Private, Science & Technology

The quickest way to someone’s heart is through your wallet

As society progresses, our definitions of love have broadened and blurred into a kaleidoscope of facts and figures. Nowadays, a human can love a human, an animal can love an animal, a human can love an animal, an animal can love a 2-D character—the list goes on and on. Obviously, there is also a growing variety of ways to express love. But what do these acts of love mean, and why do we do them?

Valentine’s Day—the very embodiment of commercialized romance—has companies leaping at the chance to encourage consumers to purchase gifts for their loved ones. Gifting, however, has a biological significance. While some consider these celebrations a superficial insult, rites of gift giving and receiving may in fact have an evolutionary lineage. Professor Gad Saad, research chair in Evolutionary Behavioural Sciences at Concordia University, explained that gift giving is ingrained in our biological blueprint.

“When you have sexually reproducing species, each sex looks for certain attributes in the opposite sex for specific evolutionary reasons,” Saad said. “The male typically will engage in what’s called nuptial gift giving. The idea in the human context is to demonstrate cues of generosity, of investment, of concern, […] cues that are attractive to the opposite sex.”

Nuptial gift giving, which in the animal kingdom refers to the act of males giving tokens or food items to females as part of their courtship ritual, is most prevalent among insects and birds. Its role in the evolution of courtship rituals is a hot research topic for many biologists.

However, some researchers believe that the gifts given on Valentine’s Day are a separate idea from giving nuptial gifts. According to Simon Reader, an associate professor in McGill’s Department of Biology, genetic evolution has very little to say about the origins of Valentine’s Day rituals, which are almost entirely the result of cultural evolution.
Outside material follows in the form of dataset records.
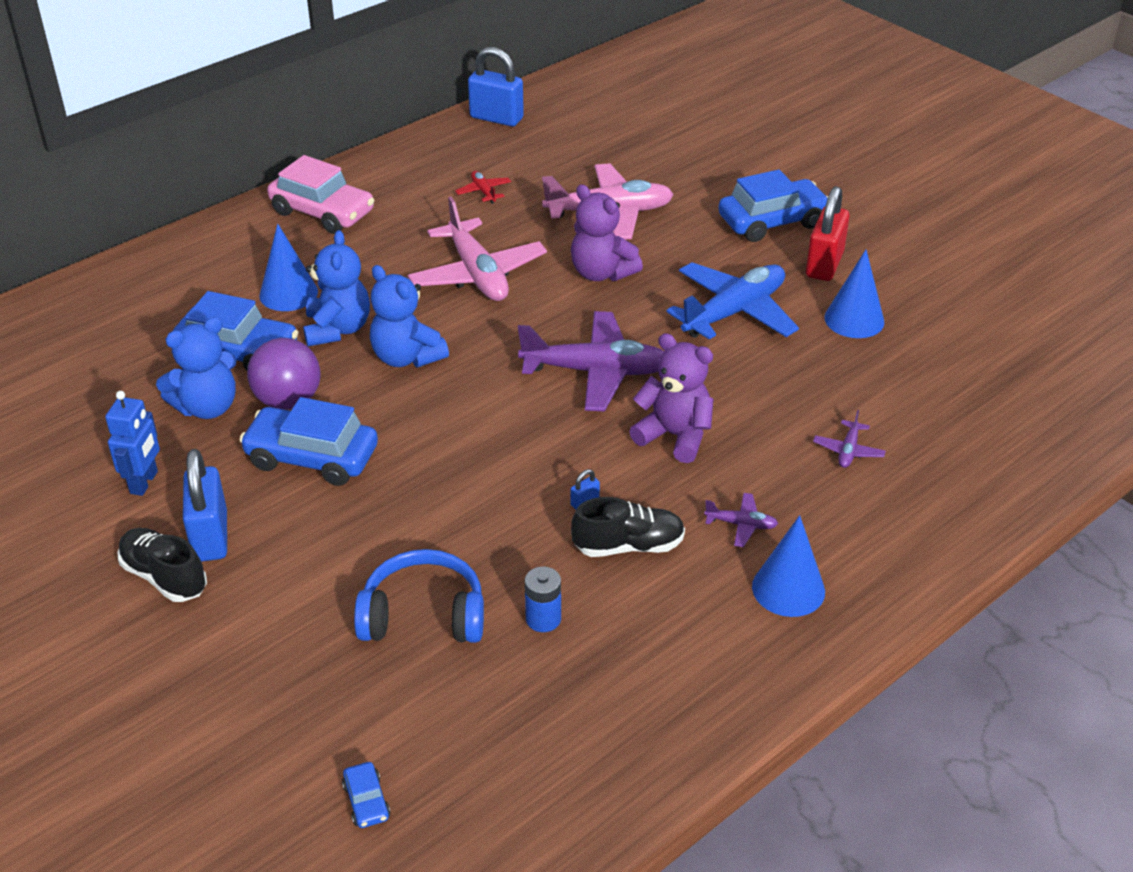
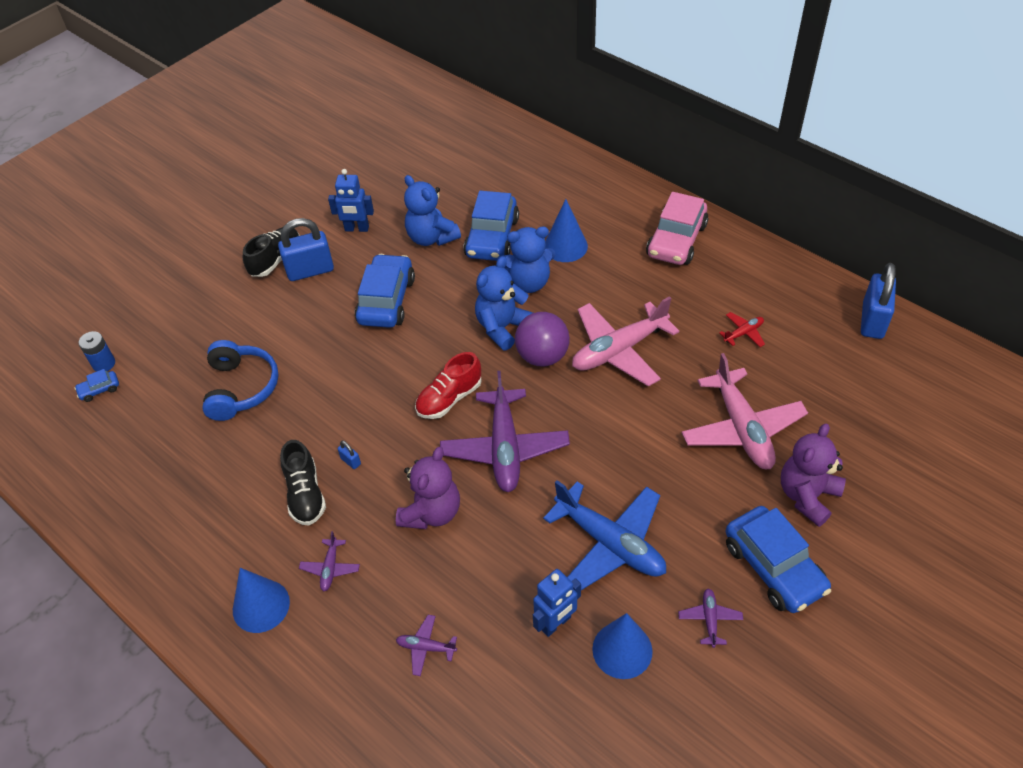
camera: 85 degrees right, 10 degrees up
(288, 401) = (443, 275): purple ball -> purple ball (542, 356)
(508, 410) = (449, 398): none -> red shoe
(543, 619) = (235, 453): blue battery -> blue battery (104, 364)
(601, 273) = (644, 434): purple teddy bear -> purple teddy bear (807, 496)
(823, 357) = (556, 623): none -> blue robot
(824, 265) = (710, 619): red padlock -> purple plane

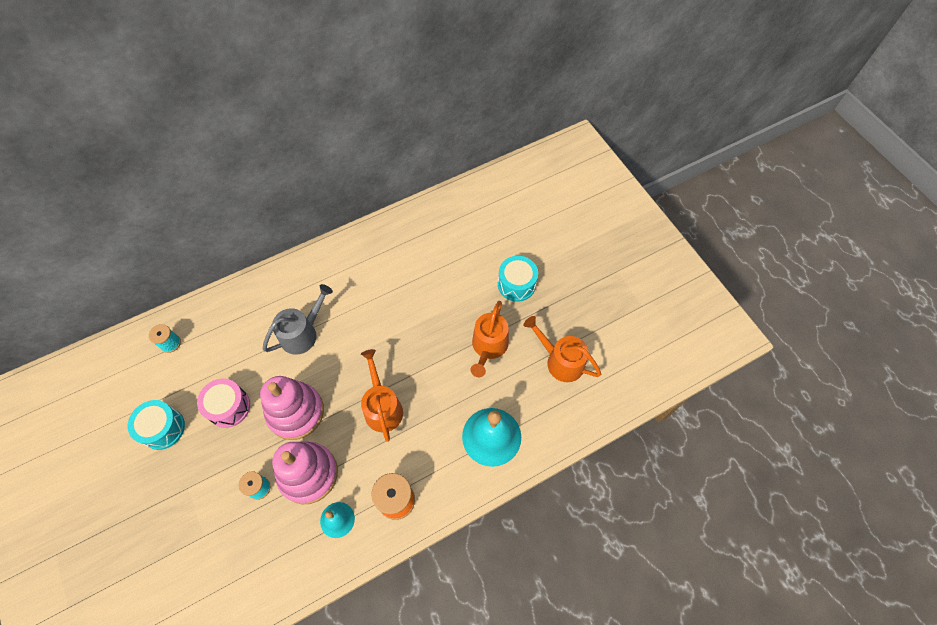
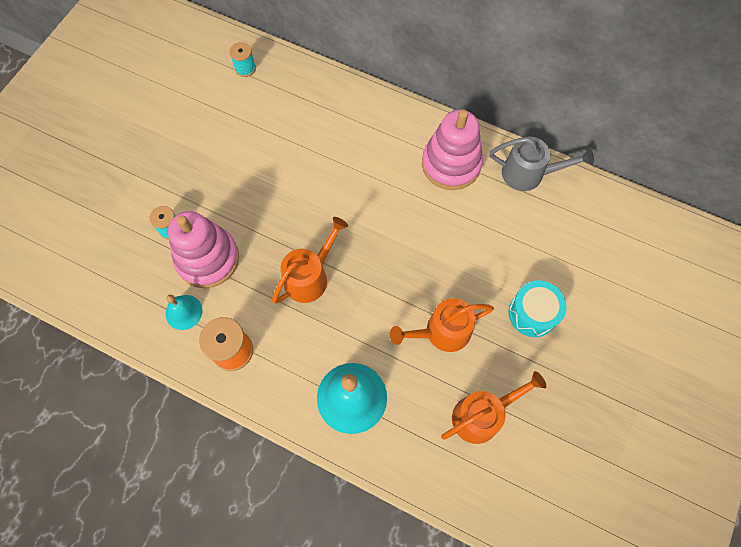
camera: 55 degrees right, 5 degrees up
(163, 428) = (172, 120): turquoise drum -> none
(229, 407) = (222, 153): pink drum -> none
(295, 412) = (254, 208): pink stacking toy -> pink stacking toy (451, 164)
(303, 333) = (330, 159): grey watering can -> grey watering can (529, 174)
(560, 361) = (482, 415): orange watering can -> orange watering can turned 60 degrees clockwise

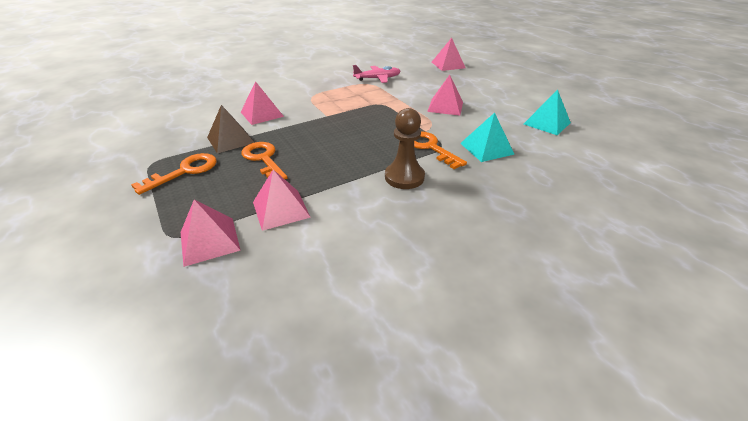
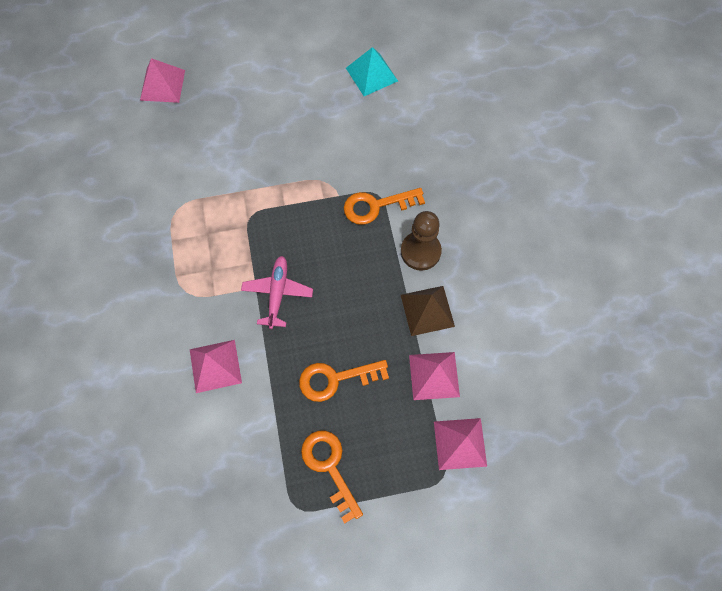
camera: 70 degrees left, 30 degrees up
(230, 140) = (273, 412): brown pyramid -> brown pyramid (427, 310)
(377, 78) = (166, 191): pink plane -> pink plane (277, 293)
(445, 106) = (290, 149): pink pyramid -> none
(486, 148) = (398, 156): turquoise pyramid -> none

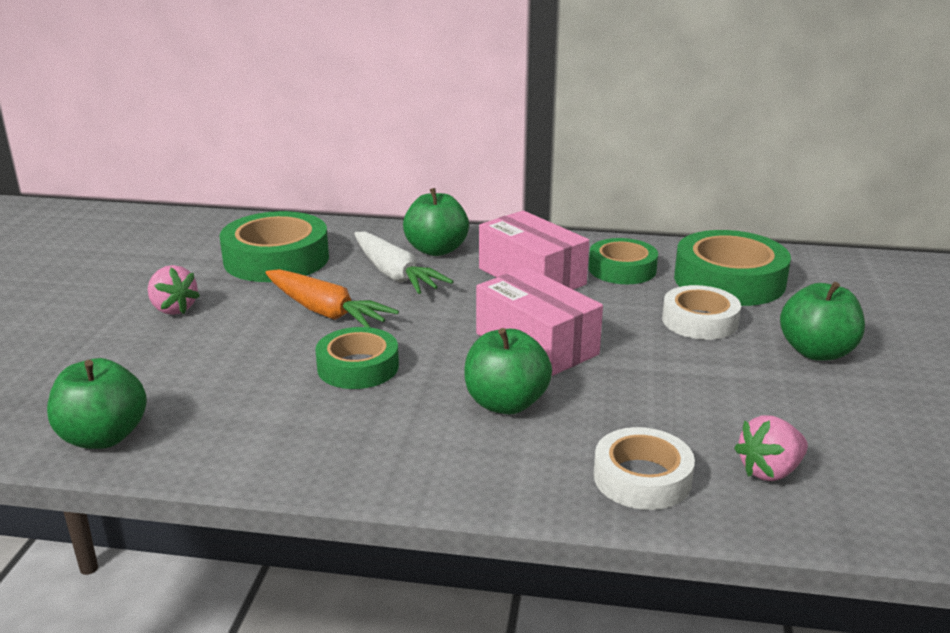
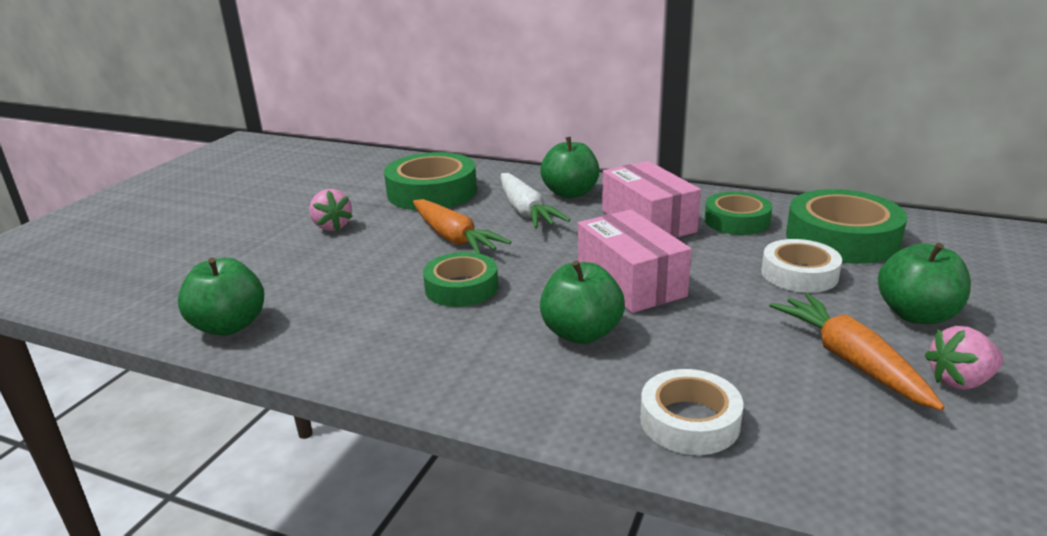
camera: 15 degrees right, 0 degrees up
(770, 471) = (829, 431): pink strawberry -> pink strawberry (960, 381)
(771, 403) = (851, 361): none -> orange carrot

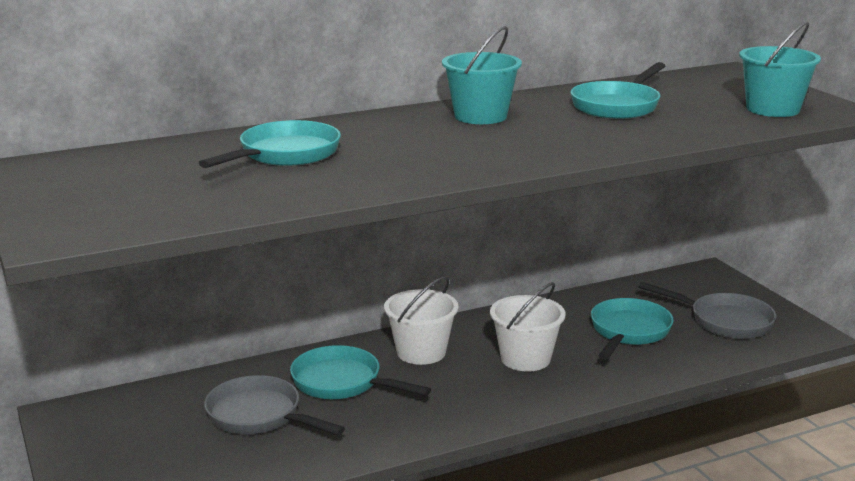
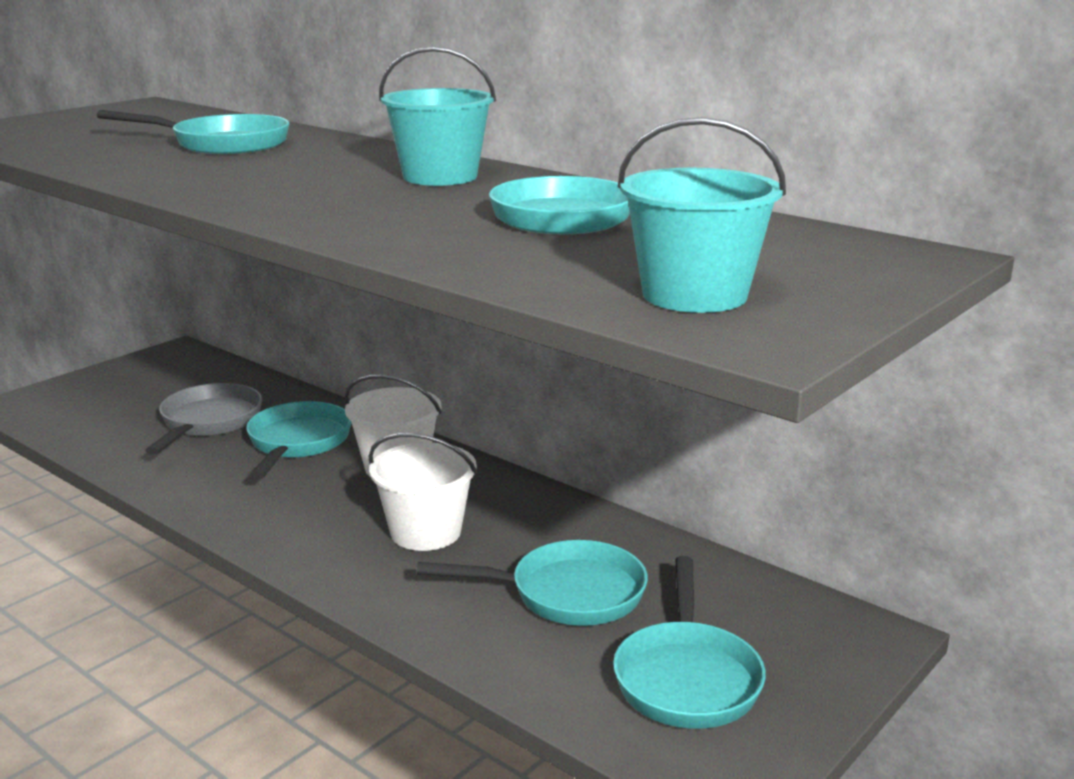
camera: 65 degrees right, 0 degrees up
(724, 321) = (687, 678): grey pan -> turquoise pan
“There are examples [that] look like gift giving in non-human animals, including many insects,” Reader wrote to The McGill Tribune in an email. “In these species, individuals that provide gifts tend to be more likely to mate successfully. However, I am doubtful whether these behaviours in animals say anything useful for understanding human gift giving or Valentine’s Day.”

Nowadays, ‘advertisements’ and ‘consumerism’ are words that are almost synonymous with Western culture, especially when these ads relate to romance. De Beers Jewellers notably capitalized on the power of advertising in the 1930s, when their ad campaign invented the tradition of diamond wedding rings and gave the gem new cultural significance.

Yet despite how capitalism has played its hand in the game of artificial love, Saad explained that the very act of giving gifts remains a primal instinct cultivated by sexual selection. Although the gifts themselves may change, the desires that motivate this ritual of courtship remain true to nature. According to the National Retail Federation, in the U.S., people spend upwards of $19.6 billion on Valentine’s Day alone.

“It’s not the specific chocolate or flowers or diamond rings that’s evolutionary,” Saad noted. “That’s modern culture. And that’s what Valentine’s Day isit’s an opportunity to reaffirm the fact that ‘I am attentive enough to go out, spend my time, spend my money, demonstrating to you that I care about you and want to invest in you.’ And that’s something that’s really desirable in terms of human courtship.”